Summary: The people used in David's life and the people God uses in our lives. (Based on Book "Agents of Grace" by Robert Koester.
I’ve always been amazed at how an old tree like this (pictured) can turn into something like this (an artistically carved wooden chair that looks more like a throne). How does that happen? Does the rain and wind just whittle away the tree until it turns into something so delightful and useful? Of course not. There was an artist who had a design in mind, and who was skilled enough to turn the tree into a work of art. But this artist didn’t bring about the transformation with his bare hands. He used tools like chainsaw and chisel to get the effect he wanted.
King David confessed that God had worked a similar transformation in his life. He wrote: “It is God who arms me with strength and keeps my way secure. 33 He makes my feet like the feet of a deer; he causes me to stand on the heights. 34 He trains my hands for battle; my arms can bend a bow of bronze. 35 You make your saving help my shield, and your right hand sustains me; your help has made me great. 36 You provide a broad path for my feet, so that my ankles do not give way” (Psalm 18:32-36).
How exactly had God done all that for David? As far as we know, God never came down to earth to show David how to shoot an arrow. No, David’s father or perhaps his older brothers had taught him how to do that. Today we’re starting a new sermon series called Agents of Grace. It’s about the people God used in King David’s life to sculpt that individual into the man of God he wanted him to be. As we learn about the agents of grace in David’s life, we’ll want to recognize and thank God for the agents of grace in our lives. For it is through them that God sculpts us into the people he wants us to be.
The agent of grace in David’s life that we’ll talk about today is Samuel. Samuel is one of the few characters in the Bible whose life we get to follow from beginning to end. He was a miracle baby—the result of his barren mother’s ardent prayers for a child. Hannah promised God that if he blessed her with a son, she would dedicate him to the Lord’s work. True to her word, when Samuel was only about three years old, Hannah dropped him off with Eli the high priest. Samuel not only worked at the tabernacle, he lived there, becoming familiar with the ways of the priests. This would become important later in the advice Samuel could offer David. I’ll come back to that thought.
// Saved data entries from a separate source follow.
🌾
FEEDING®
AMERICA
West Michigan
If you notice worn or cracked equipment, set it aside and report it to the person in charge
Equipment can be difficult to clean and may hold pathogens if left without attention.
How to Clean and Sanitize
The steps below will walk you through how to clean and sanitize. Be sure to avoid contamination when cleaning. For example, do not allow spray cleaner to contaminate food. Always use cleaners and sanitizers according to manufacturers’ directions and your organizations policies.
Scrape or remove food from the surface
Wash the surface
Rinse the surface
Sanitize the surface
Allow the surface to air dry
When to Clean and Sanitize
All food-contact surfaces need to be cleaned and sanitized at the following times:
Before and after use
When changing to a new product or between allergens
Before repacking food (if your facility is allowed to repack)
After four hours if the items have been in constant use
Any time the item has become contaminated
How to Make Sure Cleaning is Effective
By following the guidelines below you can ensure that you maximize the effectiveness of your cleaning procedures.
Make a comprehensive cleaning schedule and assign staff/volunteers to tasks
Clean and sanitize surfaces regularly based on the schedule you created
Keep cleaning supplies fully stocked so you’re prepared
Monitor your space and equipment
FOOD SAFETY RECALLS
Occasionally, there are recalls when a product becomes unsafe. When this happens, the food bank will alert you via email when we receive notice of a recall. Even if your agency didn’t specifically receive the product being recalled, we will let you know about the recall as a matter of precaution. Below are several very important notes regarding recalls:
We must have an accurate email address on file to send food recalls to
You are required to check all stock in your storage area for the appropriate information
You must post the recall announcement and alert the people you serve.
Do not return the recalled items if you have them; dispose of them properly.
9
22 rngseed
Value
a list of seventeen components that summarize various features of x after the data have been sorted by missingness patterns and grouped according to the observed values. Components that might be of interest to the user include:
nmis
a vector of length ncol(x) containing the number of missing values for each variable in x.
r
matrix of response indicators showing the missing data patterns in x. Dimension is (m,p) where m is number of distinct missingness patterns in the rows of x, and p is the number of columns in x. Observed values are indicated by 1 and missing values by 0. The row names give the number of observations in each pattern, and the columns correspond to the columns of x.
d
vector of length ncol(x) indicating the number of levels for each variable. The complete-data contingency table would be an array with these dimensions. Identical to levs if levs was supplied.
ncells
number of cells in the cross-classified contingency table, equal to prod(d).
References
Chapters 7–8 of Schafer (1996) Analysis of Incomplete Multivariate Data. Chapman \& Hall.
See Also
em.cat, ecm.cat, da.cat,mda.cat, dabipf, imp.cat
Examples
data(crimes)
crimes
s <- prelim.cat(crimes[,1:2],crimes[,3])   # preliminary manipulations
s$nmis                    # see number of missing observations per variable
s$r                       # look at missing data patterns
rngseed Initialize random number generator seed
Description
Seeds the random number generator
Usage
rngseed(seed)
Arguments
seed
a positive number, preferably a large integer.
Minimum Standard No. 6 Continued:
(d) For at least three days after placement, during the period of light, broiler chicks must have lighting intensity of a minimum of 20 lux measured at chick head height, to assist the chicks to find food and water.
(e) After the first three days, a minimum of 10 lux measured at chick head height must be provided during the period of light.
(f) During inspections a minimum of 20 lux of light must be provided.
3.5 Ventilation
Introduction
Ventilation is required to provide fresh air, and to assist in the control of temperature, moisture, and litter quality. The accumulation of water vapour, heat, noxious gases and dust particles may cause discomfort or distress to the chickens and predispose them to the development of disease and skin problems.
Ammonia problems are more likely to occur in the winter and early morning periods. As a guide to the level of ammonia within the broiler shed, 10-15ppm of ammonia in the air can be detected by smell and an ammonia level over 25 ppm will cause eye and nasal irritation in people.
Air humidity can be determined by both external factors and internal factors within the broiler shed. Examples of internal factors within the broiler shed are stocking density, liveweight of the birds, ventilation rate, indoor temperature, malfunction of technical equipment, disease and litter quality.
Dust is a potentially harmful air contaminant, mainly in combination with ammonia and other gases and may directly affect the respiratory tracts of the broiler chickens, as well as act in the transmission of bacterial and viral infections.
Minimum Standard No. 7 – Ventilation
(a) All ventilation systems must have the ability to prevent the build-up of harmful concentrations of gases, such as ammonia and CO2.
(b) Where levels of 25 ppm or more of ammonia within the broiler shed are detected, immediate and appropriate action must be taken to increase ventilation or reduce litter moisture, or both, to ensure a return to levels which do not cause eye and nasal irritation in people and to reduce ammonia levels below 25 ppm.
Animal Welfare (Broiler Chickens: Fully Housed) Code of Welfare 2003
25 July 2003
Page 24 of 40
From early on, Samuel also functioned as a prophet—a spokesman for God. One night God appeared to Samuel and told him how he was going to punish the high priest’s sons for their wickedness. Samuel, who may have only been a boy of 10 at this time, was expected to pass that news along to Eli. The next morning Samuel told Eli everything the Lord had spoken—even though it must have been difficult for Samuel to do so since Eli had been like a father to him. But, as a faithful prophet, Samuel didn’t hold back any of the Lord’s words. He shared it all.
Yes, from the time he was a boy, Samuel gained experience as a prophet and priest. Then when he became a man, God used him as the last judge for Israel. Judges, like Samson and Gideon, and also Samuel, were people who would settle disputes and lead the Israelites in time of war. The way Samuel led as a military commander was interesting. He wasn’t a strongman like Samson, or a strategist like Gideon. One time when the Philistines attacked, Samuel didn’t call a council of war, but offered a sacrifice and called on the Lord for help. God answered by sending such a great thunderstorm that the attackers fled in a panic (1 Samuel 7).
Samuel was such an important and respected person that hundreds of years later God said that he wouldn’t change his mind about punishing the sinful, rebellious Israelites, even if Moses and Samuel were to intercede on their behalf (Jeremiah 15:1). We know just how important Moses had been. God had used him to lead the Israelites out of slavery in Egypt. And God had given to him the Ten Commandments. Well, in God’s eyes, Samuel was just as important as Moses.
It was this same Samuel who would serve as an agent of grace in David’s life. Ironically it was something Samuel had to do because someone else he had mentored turned out to be a failure. That person was King Saul. God had directed Samuel to anoint Saul as king, and at first the two seemed to have a close relationship. But after Saul enjoyed success on the battlefield, he became proud and didn’t think he needed the Lord, or at least didn’t need to do things God’s way. In time, God rejected Saul as king and directed Samuel to go to Bethlehem to the house of Jesse and anoint one of his sons as the next king.